The domino theory was critical in shaping U.S. foreign policy during the Cold War.
Domino theory argued that if one nation became communist, its neighboring states would go the same way. In theory, if one state “fell” to communism, its neighbors would also fall, setting off a chain reaction comparable to a line of toppling dominoes.
Origin of “Domino Theory”
The drive to contain communism was a major influence on the Truman administration, motivating the government to start providing aid to the French government in Indochina. Truman also assisted Greece and Turkey in the late 1940s in an effort to contain the spread of communism.
However, it was President Eisenhower who really popularized the concept of domino theory. At a press conference in April, 1954, a reporter asked Eisenhower about his opinion on Indochina and its strategic importance. Eisenhower replied, in part:
You have, of course, both the specific and the general when you talk about such things. First of all, you have the specific value of a locality in its production of materials that the world needs. Then you have the possibility that many human beings pass under a dictatorship that is inimical to the free world.
Finally, you have broader considerations that might follow what you would call the ‘falling domino’ principle. You have a row of dominoes set up, you knock over the first one, and what will happen to the last one is the certainty that it will go over very quickly. So you could have a beginning of a disintegration that would have the most profound influences.
Eisenhower returned to this concept repeatedly, in speeches about the “aggressive” nature of communism and the need to contain its spread.
The Eisenhower administration also used domino theory to explain why the U.S. was intervening in Indochina but not, for example, in Franco’s Spain. The National Security Council agreed that it did not want to “police the governments of the entire world” – it did, however, want to fight communism and beat out Moscow.
Domino theory was closely linked to U.S. presence in Vietnam. Both the Kennedy and the Johnson administrations used domino theory to justify escalating the American military presence in Vietnam.
Henry Kissinger, the Secretary of State under Presidents Nixon and Ford, was a vocal defender of the theory. Speaking at a press conference in 1975, Kissinger said, “We must understand that peace is indivisible. The United States cannot pursue a policy of selective reliability. We cannot abandon friends in one part of the world without jeopardizing the security of friends everywhere.”
Decades later, President Reagan again referenced domino theory to explain U.S. intervention in Latin America; Reagan argued that any communist presence in Latin America was a threat to the entire Western Hemisphere.

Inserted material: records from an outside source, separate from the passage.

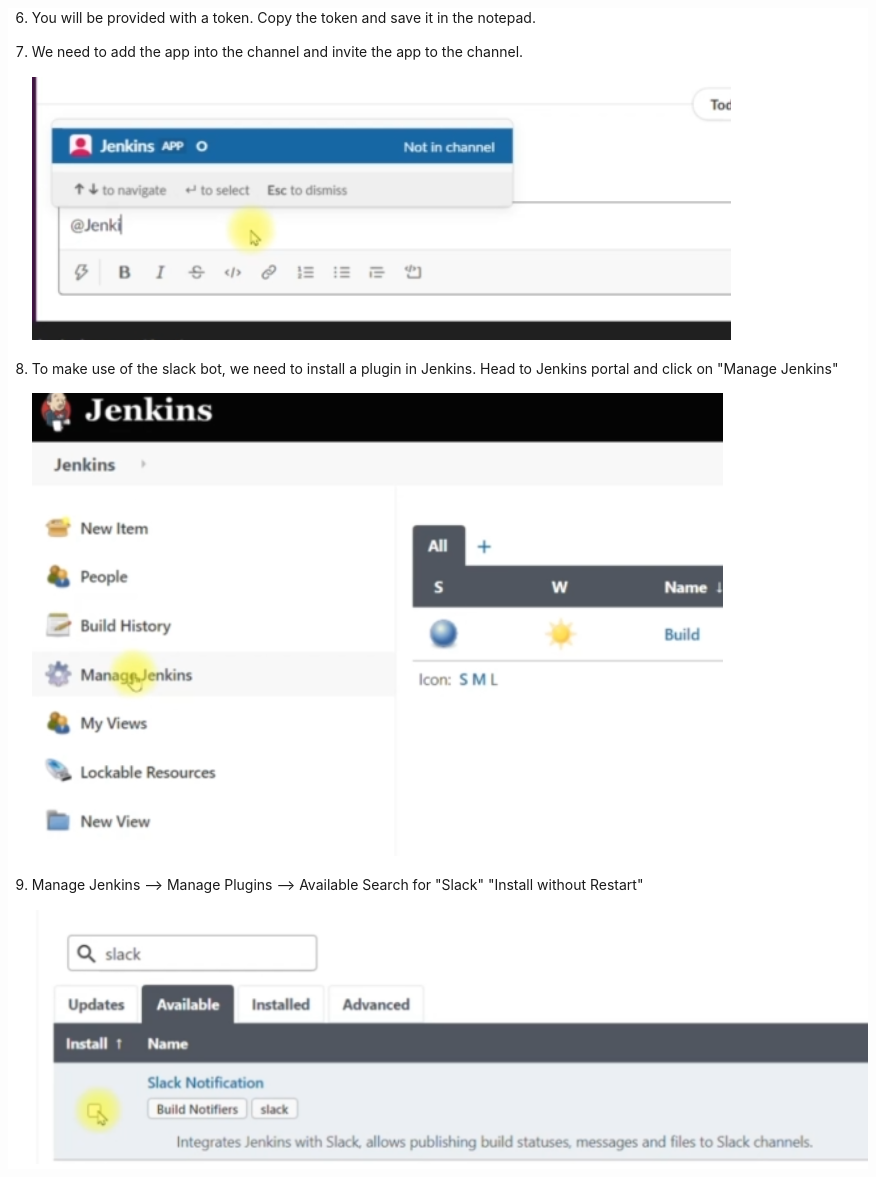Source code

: 6.  You will be provided with a token. Copy the token and save it in the notepad.

7.  We need to add the app into the channel and invite the app to the channel.

    ![SlackInt5](/assets/images/ci-jenkins/image024.png)

8.  To make use of the slack bot, we need to install a plugin in Jenkins. Head to Jenkins portal and click on "Manage Jenkins"

    ![SlackInt6](/assets/images/ci-jenkins/image025.png)

9.  Manage Jenkins --> Manage Plugins --> Available Search for "Slack" "Install without Restart"

    ![SlackInt7](/assets/images/ci-jenkins/image026.png)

“We believe that the government of El Salvador is on the front line of a battle that is really aimed at the very heart of the Western Hemisphere and eventually at us,” Reagan told reporters, adding that if El Salvador were to “fall” to communism, then “I think Costa Rica, Honduras, Panama and all of these would follow.”
Use of “Domino Theory” in a sentence
- The domino theory, popularized during the Cold War, posited that if one country in a region came under the influence of communism, then the surrounding countries would inevitably fall like a row of dominoes.
- U.S. foreign policy in Southeast Asia during the 1950s and 1960s was heavily influenced by the domino theory, driving its involvement in Vietnam under the belief that its fall to communism would trigger a regional chain reaction.
- Critics of the domino theory argue that it oversimplifies the complex political landscapes of nations and ignores the unique cultural, historical, and social factors that contribute to ideological shifts.